A magnitude 7.3 earthquake that struck the Iraq-Iran border region killed more than 350 people across both nations, sent people fleeing their homes and was felt as far away as the Mediterranean coast, authorities said yesterday.
Iran’s western Kermanshah Province bore the brunt of the temblor, with Iran’s Islamic Republic News Agency reporting the quake killed 348 people in the country and injured 6,603.
The area is a rural, mountainous region where residents rely mainly on farming to make a living.
Photo: AP
In Iraq, the earthquake killed at least seven people and injured 535, all in the nation’s northern, semi-autonomous Kurdish region, the Iraqi Ministry of the Interior said.
The quake was centered 31km outside the eastern Iraqi city of Halabja, according to measurements from the US Geological Survey.
It struck 23.2km below the surface, a shallow depth that can have broad damage.

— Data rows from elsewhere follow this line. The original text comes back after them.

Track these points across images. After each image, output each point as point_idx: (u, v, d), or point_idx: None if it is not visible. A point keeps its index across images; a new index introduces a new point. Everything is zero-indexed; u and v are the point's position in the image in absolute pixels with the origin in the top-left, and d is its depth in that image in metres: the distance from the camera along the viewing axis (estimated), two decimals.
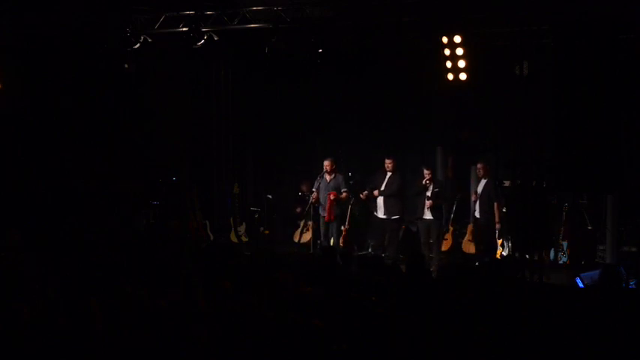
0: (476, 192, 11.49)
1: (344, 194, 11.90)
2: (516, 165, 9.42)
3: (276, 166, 14.69)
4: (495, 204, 11.24)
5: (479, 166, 11.50)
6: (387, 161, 11.80)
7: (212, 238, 13.46)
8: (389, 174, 11.80)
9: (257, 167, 15.14)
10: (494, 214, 11.28)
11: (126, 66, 12.48)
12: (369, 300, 6.48)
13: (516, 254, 9.70)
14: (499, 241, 11.54)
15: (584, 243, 11.45)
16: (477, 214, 11.45)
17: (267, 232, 14.39)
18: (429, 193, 11.50)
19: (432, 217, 11.54)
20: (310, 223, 12.37)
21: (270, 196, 14.23)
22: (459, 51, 10.72)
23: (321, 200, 12.03)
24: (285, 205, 14.39)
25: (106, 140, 13.62)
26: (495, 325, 6.01)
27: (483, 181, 11.42)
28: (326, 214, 11.90)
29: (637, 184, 10.45)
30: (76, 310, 5.99)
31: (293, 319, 5.84)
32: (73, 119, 13.42)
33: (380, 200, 11.78)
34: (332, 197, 11.80)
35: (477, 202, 11.43)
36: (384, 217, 11.77)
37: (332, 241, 11.95)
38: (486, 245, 11.37)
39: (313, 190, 12.17)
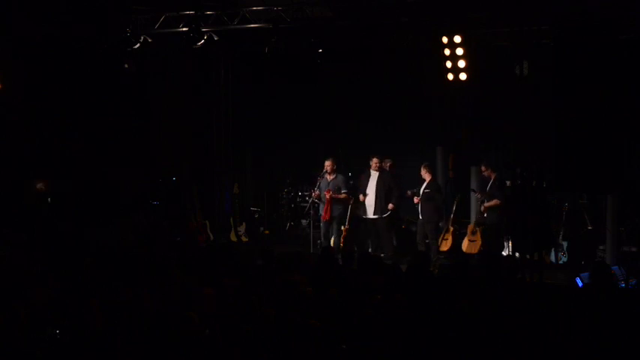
0: (482, 191, 11.51)
1: (343, 195, 11.89)
2: (516, 165, 9.41)
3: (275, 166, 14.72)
4: (495, 200, 11.26)
5: (482, 168, 11.54)
6: (375, 160, 11.78)
7: (212, 238, 13.46)
8: (375, 173, 11.77)
9: (257, 167, 15.16)
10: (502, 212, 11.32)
11: (126, 66, 12.48)
12: (369, 300, 6.48)
13: (516, 254, 9.70)
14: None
15: (584, 243, 11.45)
16: (485, 214, 11.46)
17: (267, 232, 14.41)
18: (421, 192, 11.58)
19: (420, 218, 11.61)
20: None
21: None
22: (459, 51, 10.73)
23: (322, 199, 12.03)
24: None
25: (106, 140, 13.63)
26: (495, 325, 6.01)
27: (490, 181, 11.44)
28: (323, 213, 11.90)
29: (637, 184, 10.44)
30: (76, 310, 6.00)
31: (293, 319, 5.85)
32: (72, 119, 13.43)
33: (370, 200, 11.75)
34: (328, 196, 11.80)
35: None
36: (376, 216, 11.76)
37: (332, 241, 11.96)
38: (493, 245, 11.37)
39: (315, 189, 12.17)
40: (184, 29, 11.70)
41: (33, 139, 13.20)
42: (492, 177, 11.45)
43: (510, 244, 10.80)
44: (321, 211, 12.08)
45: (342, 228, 11.94)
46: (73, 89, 13.20)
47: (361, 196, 11.80)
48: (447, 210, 12.17)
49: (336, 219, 11.93)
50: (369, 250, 12.23)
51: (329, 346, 5.62)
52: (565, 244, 11.44)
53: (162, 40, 12.30)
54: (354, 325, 5.97)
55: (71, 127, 13.48)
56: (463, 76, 10.83)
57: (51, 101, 13.10)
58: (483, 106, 12.23)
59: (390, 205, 11.67)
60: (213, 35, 11.77)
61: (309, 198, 12.68)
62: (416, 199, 11.73)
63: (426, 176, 11.66)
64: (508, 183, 11.21)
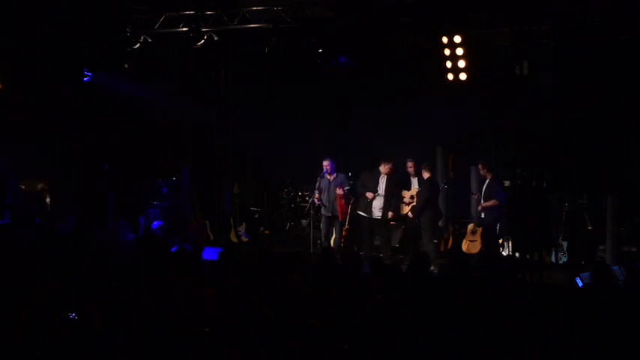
0: (479, 192, 11.51)
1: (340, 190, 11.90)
2: (516, 165, 9.41)
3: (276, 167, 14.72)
4: (493, 200, 11.23)
5: (479, 166, 11.51)
6: (388, 165, 11.76)
7: (212, 238, 13.47)
8: (385, 175, 11.76)
9: (257, 167, 15.16)
10: (500, 212, 11.29)
11: (126, 66, 12.49)
12: (369, 300, 6.48)
13: (516, 254, 9.70)
14: (499, 241, 11.53)
15: (584, 243, 11.45)
16: (482, 215, 11.43)
17: (267, 232, 14.41)
18: (412, 193, 11.56)
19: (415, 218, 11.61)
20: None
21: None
22: (459, 51, 10.74)
23: (323, 200, 12.03)
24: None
25: (106, 140, 13.64)
26: (495, 325, 6.01)
27: (487, 181, 11.41)
28: (338, 214, 11.85)
29: (637, 184, 10.45)
30: (76, 310, 5.99)
31: (293, 319, 5.85)
32: (72, 119, 13.44)
33: (379, 201, 11.75)
34: (340, 192, 11.79)
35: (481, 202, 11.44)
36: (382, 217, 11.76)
37: (332, 241, 11.95)
38: (490, 245, 11.34)
39: (315, 190, 12.16)
40: (184, 29, 11.71)
41: (33, 139, 13.22)
42: (489, 177, 11.39)
43: (510, 244, 10.80)
44: (323, 211, 12.07)
45: (343, 228, 11.95)
46: (73, 89, 13.22)
47: (369, 194, 11.76)
48: (448, 210, 12.19)
49: (337, 219, 11.94)
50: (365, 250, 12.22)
51: (329, 346, 5.62)
52: (565, 244, 11.44)
53: (162, 40, 12.30)
54: (354, 325, 5.97)
55: (71, 127, 13.49)
56: (463, 76, 10.84)
57: (51, 101, 13.11)
58: (483, 106, 12.23)
59: (390, 214, 11.69)
60: (213, 35, 11.78)
61: (309, 198, 12.66)
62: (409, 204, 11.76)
63: (425, 175, 11.66)
64: (508, 183, 11.21)
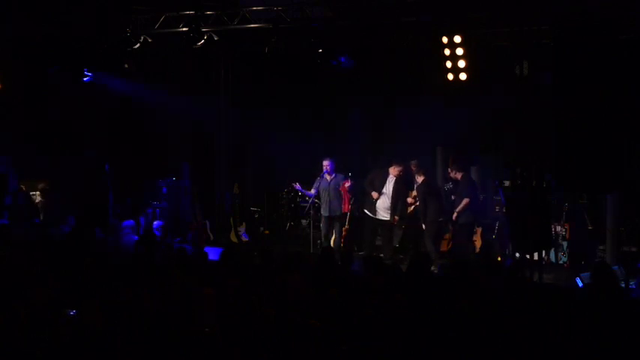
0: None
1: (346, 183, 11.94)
2: (516, 165, 9.41)
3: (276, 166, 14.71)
4: (464, 201, 11.09)
5: (449, 170, 11.41)
6: (398, 168, 11.75)
7: (212, 238, 13.47)
8: (393, 177, 11.74)
9: (257, 167, 15.16)
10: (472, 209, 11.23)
11: (126, 66, 12.49)
12: (369, 300, 6.48)
13: (516, 254, 9.69)
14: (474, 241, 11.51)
15: (584, 243, 11.44)
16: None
17: (267, 232, 14.41)
18: (415, 194, 11.54)
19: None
20: None
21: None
22: (459, 51, 10.73)
23: (322, 199, 12.03)
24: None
25: (106, 140, 13.64)
26: (495, 325, 6.01)
27: (459, 182, 11.35)
28: (344, 206, 11.89)
29: (637, 184, 10.45)
30: (76, 310, 6.00)
31: (293, 319, 5.85)
32: (73, 119, 13.44)
33: (384, 202, 11.74)
34: (347, 185, 11.80)
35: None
36: (386, 219, 11.75)
37: (332, 241, 11.95)
38: (465, 245, 11.27)
39: (313, 189, 12.16)
40: (184, 29, 11.71)
41: (33, 139, 13.22)
42: (459, 177, 11.28)
43: (510, 244, 10.80)
44: (322, 211, 12.07)
45: (342, 228, 11.95)
46: (73, 89, 13.21)
47: (375, 194, 11.77)
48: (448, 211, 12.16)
49: (337, 219, 11.94)
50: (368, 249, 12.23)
51: (329, 346, 5.62)
52: (565, 244, 11.43)
53: (162, 40, 12.30)
54: (354, 325, 5.97)
55: (71, 127, 13.50)
56: (463, 76, 10.83)
57: (51, 101, 13.12)
58: (483, 106, 12.22)
59: (396, 219, 11.69)
60: (213, 35, 11.78)
61: (309, 198, 12.66)
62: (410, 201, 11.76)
63: (419, 179, 11.61)
64: (508, 183, 11.19)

Iranian Supreme Leader Ayatollah Ali Khamenei offered his condolences and urged rescuers and all government agencies to do all they could to help those affected, state media reported.
The semi-official Iranian Labour News Agency said at least 14 provinces in Iran had been affected by the earthquake.
Iraqi Prime Minister Haider al-Abadi issued a directive for his nation’s civil defense teams and “related institutions” to respond to the natural disaster.
Iraqi seismologist Abdul-Karim Abdullah Taqi, who runs the earthquake monitoring group at the state-run Meteorological Department, said the main reason for the lower casualty figure in Iraq was the angle and the direction of the fault line in the quake, as well as the nature of the Iraqi geological formations that could better absorb the shocks.
However, it did visible damage to the dam at Darbandikhan, which holds back the Diyala River.
A Turkish military cargo plane arrived in Iraq as the official Anadolu Agency reported multiple dispatches by Turkey’s disaster agency. Ankara said it would also help Iran if Tehran requests assistance.
Iran sits on many major fault lines and is prone to near-daily quakes. In 2003, a magnitude 6.6 earthquake flattened the historic city of Bam, killing 26,000 people.